QUOTED TEXT –
- - - - -

Hi, thanks. Good morning. My first question was on the January 1 renewals. Kevin just looking for more color just on how you think rate increases could trend at 1/1 really on the cat side on a risk-adjusted basis, assuming, I guess, losses for reinsurers given where we are right now are modest for the rest of the year? Kevin O’Donnell: Great. Right. Thanks, Elyse. I'm going to divide my answer between where RenRe is and where the market is. And the reason being is, because RenRe with the closing of Validus, we're in a very different position going into this 1/1 than we were going into last year's 1/1. As I've said in my comments, we are already one company. We have all of the Validus risk reflected on a pro-forma basis in our risk systems. And we have, by the end-of-the week, all of the Validus employees co-located with us. We've been talking to our clients and to our brokers. So, we go into this renewal in a very, very strong position as a single company into what is a very accretive market. Last year we had a conversation where we talked about the step-change that was required in -- that was achieved over the course of the year. So when we go into -- let me just start with Property. When we look at the property renewal, we're going into what we think will be a significantly easier renewal than what we experienced last year, because of the achievements over the course of the year. I think buyers had reset expectations. One thing that didn't materialize over the course of this year is the increased demand that we anticipated. We believe that demand will come in, in 2024. So there'll be relatively steady supply because capital has not been flowing into the business at an accelerated pace. We think there is increased demand and that should create a healthy tension for pricing. So from a relatively strong pricing environment, we have expectations of private -- a positive rate change, but rate change that's not disruptive. I would consider last year's rate change is disruptive. This year's will be positive, but more manageable. From the casualty perspective -- no, go ahead. Sorry.

- - - - -

JOBS –
[1] Answer the following from the renewal transcript, one line each:
(a) Which company's closing does the speaker say puts RenRe in a different position going into this January 1 renewal?
(b) According to the speaker, what anticipated development did not materialize over the course of this year?
(c) How does the speaker characterize last year's rate change?
[2] Continue the renewal transcript from the point at which it stops.

DATASET SECTION –
- - - - -

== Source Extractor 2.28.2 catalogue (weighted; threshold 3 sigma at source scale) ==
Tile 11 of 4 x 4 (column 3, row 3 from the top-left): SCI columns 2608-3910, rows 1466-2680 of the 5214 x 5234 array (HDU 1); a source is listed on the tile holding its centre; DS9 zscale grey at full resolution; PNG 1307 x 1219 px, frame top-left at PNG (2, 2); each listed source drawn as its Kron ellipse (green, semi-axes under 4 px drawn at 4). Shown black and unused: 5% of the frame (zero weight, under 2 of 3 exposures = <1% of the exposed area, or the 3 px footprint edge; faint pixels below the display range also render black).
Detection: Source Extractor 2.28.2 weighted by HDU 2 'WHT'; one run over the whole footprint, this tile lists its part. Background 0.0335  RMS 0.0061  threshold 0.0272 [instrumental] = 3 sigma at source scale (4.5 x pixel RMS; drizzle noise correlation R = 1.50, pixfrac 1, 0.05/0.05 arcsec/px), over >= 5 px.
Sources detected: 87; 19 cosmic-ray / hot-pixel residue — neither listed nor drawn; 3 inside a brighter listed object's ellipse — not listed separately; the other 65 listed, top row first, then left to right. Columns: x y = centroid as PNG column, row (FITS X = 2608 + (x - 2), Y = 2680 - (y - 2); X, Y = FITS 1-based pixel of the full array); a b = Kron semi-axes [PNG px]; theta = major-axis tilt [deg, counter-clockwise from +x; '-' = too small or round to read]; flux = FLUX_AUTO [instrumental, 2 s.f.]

- - - - -

ANSWERS BELOW –
[1]
(a) Validus.
(b) The increased demand.
(c) As disruptive.

[2]
Elyse Greenspan

Analyst

No. Keep going Kevin. Thank you. Kevin O’Donnell: Yes, sure. So from the casualty perspective, we've talked before that we looked at casualty over a 10-year rolling basis. Most lines of business right now on an underwriting year basis are providing strong returns to capital, but more rate is required because of the prior year rating cycles. So we look at this market as very accretive, one in which rate is above trend, but perilously close to trend in many classes. So, what our strategy will be as we're going to reward companies that are committed to increasing rates to stay ahead of social inflation, economic inflation and overall trend. So it's really meaning that risk selection, portfolio construction and underwriting discipline will be rewarded, which really plays to our strength. So, I think that the casualty market is in a very strong place, but one in which underwriting will be rewarded, which puts us in a preferred position, property very strong, and specialty is kind of like property, where we went through a step-change last year. We believe it's a strong market. We think there's good adequacy in most classes. Not all classes within specialty rates above-trend. So again, underwriting discipline and underwriting expertise will be rewarded, which should play strongly to our hand.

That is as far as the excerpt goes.